Dann noch ein Wechsel in die Halle 12, ich habe die Nase langsam voll von Messe, aber Revell spielt hier eine Sonderrolle und befindet sich am anderen Messeende. Über die Spielwarengeschäfte wird von Revell zunehmend RC-Material verkauft, natürlich ohne zwingenden Hinweis auf Versicherungspflicht.
Eine Neuigkeit, eine fliegende Kamera. Man hat das Prinzip umgekehrt - nicht Multikopter mit Kamera sondern Kamera mit Multicopterausleger. Die Werbung sagt, dass dieses System den Selfie Stick ablösen soll - eine grauenhafte Vorstellung !
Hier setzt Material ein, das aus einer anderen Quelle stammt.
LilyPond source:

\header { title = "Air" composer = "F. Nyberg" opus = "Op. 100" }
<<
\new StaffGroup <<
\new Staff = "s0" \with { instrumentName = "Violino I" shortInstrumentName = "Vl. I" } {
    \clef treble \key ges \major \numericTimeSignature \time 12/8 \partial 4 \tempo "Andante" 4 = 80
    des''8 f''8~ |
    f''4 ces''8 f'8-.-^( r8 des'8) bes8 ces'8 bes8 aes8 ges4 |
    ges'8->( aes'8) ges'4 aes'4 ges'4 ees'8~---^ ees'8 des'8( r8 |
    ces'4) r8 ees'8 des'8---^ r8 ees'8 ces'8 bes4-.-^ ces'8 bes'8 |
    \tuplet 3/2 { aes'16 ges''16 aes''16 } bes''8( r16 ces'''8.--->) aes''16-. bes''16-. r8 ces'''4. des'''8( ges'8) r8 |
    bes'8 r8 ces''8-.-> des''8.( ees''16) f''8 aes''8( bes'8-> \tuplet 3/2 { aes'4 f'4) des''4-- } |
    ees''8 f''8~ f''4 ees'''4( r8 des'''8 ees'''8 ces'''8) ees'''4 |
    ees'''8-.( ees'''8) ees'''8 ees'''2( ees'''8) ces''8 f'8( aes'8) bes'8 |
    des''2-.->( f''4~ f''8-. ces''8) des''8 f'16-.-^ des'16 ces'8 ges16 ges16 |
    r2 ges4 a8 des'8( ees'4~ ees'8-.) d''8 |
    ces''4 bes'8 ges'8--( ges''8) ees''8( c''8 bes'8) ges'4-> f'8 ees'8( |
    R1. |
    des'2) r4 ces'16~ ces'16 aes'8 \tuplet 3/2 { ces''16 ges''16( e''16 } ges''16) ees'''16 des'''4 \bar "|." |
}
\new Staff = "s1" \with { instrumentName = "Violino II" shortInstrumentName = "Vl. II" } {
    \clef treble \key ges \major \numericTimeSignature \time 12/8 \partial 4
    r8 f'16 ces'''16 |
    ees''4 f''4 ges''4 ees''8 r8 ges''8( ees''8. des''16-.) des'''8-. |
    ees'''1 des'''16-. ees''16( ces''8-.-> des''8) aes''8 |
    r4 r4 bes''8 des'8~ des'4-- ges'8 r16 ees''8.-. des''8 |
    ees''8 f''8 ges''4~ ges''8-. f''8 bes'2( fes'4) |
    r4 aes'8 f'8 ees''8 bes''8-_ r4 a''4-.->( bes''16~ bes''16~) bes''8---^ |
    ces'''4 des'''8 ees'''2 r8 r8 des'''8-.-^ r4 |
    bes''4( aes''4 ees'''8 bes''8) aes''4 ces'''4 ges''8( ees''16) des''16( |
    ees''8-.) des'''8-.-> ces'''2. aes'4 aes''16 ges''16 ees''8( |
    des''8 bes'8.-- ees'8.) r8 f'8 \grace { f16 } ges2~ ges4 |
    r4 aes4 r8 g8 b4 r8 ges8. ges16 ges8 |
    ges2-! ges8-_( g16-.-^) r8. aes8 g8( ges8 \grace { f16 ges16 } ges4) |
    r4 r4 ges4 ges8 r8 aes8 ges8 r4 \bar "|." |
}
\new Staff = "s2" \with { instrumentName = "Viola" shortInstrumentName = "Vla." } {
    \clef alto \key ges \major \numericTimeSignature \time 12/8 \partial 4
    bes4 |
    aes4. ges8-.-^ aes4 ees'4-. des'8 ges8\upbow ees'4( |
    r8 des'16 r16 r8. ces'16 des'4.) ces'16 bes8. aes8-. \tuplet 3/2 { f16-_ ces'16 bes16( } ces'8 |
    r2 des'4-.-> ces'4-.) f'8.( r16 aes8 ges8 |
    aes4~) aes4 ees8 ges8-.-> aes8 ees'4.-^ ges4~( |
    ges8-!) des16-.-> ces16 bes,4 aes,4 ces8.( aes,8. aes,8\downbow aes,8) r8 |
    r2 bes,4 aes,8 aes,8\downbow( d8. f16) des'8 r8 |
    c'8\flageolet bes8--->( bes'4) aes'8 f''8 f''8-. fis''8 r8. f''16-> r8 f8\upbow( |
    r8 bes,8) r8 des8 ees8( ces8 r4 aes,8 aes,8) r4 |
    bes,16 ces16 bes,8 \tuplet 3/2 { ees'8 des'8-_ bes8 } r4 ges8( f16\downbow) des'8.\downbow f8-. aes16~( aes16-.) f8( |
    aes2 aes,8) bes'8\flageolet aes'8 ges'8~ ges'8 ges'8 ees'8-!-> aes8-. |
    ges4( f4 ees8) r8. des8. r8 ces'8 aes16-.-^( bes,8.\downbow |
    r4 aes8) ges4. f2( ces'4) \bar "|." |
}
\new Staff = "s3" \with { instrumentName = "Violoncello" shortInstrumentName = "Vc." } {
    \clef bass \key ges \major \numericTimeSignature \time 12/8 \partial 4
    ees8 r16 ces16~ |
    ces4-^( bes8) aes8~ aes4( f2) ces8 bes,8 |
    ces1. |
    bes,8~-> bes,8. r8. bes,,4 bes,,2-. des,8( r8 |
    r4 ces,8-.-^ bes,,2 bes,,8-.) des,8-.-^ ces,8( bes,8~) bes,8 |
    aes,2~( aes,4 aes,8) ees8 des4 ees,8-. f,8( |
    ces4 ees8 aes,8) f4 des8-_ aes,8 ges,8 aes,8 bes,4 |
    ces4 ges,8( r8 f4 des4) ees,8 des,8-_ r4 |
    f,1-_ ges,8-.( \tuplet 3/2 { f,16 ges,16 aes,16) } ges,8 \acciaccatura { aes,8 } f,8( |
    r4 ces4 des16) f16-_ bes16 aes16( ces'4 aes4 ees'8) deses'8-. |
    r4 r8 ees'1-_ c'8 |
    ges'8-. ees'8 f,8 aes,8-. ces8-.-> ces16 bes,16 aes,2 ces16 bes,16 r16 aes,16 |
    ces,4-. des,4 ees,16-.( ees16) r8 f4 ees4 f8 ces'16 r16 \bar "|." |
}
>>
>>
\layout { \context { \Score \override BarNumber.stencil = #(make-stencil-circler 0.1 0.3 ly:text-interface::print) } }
Ansonsten eine Menge an Drohnen. Eine lustige Idee - ein Multicopter als Geist, na wenn das den Flugmodellsport nicht beflügelt.
Vier Stunden Messe reichen. Wir sind eigentlich nicht schlauer, wissen aber, dass wir in diesem Jahr keinen Investitionszwang haben, denn es gibt nichts so richtig zu investieren. Aber irgend etwas wird man schon finden, das Jahr ist ja noch lang und das Fazit dieses Sonntages : Neuheiten haben nichts mit Messen zu tun.